We celebrate our certification to ISO 13485: 2016, the international standard for medical devices. It is a long-awaited update from the well-established ISO 13485: 2003.
We have been working on implementing ISO 13485: 2016 in a timely manner and have obtained our certification well before the transitional period’s deadline. Technolution is currently some of the only consultants in Denmark, who have an ISO 13485:2016 certification for the development of medical devices.
Our QA team has strived for a lean system at an appropriate level, ensuring that we are in compliance, and at the same time, that the system is easy to use in the development process.
“It is great to achieve an ISO 13485: 2016 certification and at the same time update our system, so it is, even more, business-oriented and therefore entrenched throughout the organization”
Achieving certification to the new standard is a manifestation of our ongoing focus on improving our management system, and at the same time meeting our customers’ expectations, of structure and quality in a highly regulated medical sector. With the new standard, we and the industry are even closer to our vision of working with a risk-based approach to product development of medical devices.

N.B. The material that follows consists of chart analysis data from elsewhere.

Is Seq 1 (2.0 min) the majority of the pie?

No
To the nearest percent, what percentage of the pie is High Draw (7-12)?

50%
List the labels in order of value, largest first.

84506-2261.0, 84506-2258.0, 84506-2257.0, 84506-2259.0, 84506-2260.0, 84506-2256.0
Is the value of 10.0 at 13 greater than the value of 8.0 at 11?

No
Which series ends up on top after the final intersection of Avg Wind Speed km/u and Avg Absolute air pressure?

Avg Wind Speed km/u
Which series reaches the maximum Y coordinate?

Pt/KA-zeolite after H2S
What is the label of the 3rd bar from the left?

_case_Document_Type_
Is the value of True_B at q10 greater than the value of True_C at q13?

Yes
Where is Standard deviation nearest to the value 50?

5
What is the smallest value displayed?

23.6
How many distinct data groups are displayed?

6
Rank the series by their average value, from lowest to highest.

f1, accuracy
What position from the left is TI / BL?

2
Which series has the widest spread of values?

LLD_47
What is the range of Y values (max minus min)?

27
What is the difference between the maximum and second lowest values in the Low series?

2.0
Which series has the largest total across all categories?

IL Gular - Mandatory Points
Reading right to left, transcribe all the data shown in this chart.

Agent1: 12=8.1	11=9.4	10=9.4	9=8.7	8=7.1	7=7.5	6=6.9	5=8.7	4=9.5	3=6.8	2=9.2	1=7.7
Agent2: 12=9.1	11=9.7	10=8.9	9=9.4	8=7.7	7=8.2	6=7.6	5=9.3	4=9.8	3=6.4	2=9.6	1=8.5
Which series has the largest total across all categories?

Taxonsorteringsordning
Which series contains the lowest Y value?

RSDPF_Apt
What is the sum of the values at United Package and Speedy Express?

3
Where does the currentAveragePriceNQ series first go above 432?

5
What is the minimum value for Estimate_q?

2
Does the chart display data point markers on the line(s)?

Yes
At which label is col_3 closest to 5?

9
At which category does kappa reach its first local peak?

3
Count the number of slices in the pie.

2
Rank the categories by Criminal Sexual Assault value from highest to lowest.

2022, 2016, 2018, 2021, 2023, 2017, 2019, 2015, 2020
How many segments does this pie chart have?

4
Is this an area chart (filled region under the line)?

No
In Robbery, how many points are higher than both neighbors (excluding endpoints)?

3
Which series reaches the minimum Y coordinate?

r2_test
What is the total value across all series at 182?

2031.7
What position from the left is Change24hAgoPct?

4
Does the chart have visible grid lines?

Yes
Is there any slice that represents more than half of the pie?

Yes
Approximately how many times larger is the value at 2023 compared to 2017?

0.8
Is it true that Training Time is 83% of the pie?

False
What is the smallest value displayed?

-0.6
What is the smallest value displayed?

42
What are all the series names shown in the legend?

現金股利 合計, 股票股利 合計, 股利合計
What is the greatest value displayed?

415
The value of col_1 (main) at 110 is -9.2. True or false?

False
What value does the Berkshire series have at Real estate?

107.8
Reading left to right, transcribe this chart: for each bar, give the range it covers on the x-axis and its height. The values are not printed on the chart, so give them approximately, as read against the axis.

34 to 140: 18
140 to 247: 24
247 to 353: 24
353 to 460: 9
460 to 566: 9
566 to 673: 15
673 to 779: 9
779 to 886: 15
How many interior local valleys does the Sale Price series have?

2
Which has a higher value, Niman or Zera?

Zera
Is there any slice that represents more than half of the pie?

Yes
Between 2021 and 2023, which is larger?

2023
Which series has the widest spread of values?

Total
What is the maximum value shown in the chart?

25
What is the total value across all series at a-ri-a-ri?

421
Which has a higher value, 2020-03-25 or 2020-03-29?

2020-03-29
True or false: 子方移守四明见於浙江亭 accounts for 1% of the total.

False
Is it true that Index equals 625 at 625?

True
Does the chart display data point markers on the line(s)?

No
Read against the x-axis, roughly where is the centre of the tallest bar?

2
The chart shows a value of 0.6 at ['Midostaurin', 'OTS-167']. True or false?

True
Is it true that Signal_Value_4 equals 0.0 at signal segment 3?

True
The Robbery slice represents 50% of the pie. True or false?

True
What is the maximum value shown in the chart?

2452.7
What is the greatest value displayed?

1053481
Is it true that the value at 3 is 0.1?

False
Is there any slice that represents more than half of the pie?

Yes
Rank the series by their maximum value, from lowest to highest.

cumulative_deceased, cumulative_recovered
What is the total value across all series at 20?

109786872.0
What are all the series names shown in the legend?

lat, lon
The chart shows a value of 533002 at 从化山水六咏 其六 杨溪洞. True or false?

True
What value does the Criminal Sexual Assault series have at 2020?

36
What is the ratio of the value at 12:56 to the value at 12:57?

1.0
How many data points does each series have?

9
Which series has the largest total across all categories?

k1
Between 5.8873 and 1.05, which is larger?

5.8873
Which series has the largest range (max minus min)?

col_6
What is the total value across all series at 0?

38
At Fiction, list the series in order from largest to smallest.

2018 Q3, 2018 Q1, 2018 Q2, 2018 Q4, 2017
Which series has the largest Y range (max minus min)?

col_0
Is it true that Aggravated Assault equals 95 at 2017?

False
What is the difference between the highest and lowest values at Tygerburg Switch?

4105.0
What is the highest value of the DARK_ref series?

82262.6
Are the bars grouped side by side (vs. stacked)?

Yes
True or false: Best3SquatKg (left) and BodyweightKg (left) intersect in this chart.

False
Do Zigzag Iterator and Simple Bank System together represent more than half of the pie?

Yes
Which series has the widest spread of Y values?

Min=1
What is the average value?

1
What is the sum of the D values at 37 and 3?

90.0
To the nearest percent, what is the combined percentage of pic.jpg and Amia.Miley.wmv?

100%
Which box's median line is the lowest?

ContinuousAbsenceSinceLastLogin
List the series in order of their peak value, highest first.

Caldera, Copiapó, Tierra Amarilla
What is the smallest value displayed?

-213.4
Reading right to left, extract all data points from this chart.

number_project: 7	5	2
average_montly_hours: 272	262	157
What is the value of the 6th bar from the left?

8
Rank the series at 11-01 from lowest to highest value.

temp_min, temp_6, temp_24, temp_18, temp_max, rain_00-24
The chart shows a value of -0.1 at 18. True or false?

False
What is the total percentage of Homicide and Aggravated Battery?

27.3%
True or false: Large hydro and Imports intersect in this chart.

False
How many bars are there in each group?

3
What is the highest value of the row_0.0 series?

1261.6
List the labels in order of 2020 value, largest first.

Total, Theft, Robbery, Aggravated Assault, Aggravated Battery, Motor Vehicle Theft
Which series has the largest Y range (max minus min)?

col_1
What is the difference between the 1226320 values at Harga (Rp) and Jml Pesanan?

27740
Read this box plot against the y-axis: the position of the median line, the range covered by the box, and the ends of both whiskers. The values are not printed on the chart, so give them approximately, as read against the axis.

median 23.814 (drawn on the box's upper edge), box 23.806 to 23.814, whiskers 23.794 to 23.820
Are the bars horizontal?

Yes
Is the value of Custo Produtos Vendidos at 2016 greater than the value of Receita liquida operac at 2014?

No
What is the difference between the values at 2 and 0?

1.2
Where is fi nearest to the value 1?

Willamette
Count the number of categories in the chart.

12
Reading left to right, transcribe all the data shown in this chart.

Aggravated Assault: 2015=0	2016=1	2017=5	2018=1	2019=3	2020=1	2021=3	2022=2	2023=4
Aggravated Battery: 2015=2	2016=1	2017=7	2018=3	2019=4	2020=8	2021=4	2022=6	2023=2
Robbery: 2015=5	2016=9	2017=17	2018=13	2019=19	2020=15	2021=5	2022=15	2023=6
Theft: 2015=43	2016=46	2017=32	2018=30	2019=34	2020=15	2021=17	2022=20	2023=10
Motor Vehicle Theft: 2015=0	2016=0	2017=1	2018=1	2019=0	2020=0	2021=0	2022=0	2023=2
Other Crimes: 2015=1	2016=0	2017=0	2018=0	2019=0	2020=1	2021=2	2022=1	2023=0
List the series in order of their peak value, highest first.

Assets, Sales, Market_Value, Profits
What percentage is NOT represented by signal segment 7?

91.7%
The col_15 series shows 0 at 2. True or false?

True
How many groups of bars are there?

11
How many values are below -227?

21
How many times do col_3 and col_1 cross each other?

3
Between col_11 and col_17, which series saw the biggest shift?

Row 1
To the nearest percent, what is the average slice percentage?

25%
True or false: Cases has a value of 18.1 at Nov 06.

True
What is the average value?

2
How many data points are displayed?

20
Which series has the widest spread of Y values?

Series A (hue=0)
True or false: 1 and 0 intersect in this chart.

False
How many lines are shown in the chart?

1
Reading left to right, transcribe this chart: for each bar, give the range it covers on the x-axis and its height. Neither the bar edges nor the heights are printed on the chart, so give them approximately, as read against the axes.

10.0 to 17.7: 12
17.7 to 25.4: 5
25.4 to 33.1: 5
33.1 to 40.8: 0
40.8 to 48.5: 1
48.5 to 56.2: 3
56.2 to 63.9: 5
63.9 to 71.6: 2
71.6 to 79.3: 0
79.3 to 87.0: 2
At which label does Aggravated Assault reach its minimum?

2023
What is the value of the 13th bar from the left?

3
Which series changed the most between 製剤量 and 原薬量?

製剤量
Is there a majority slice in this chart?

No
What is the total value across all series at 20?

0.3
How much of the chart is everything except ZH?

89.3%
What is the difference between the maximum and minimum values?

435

“Technolution has been ISO 13485 certified for several years, but the 2016 version has given us incentive to a thorough review of our system. We started this process early on, to have the time, to create a new structure for our system. The result is, that our new system is even better tailored to our customers’ needs, efficient to use and acts as a framework for a good development process while focusing on all business processes.” Marianne Lind, Quality Manager, Technolution
We look forward to taking the system into use for our clients.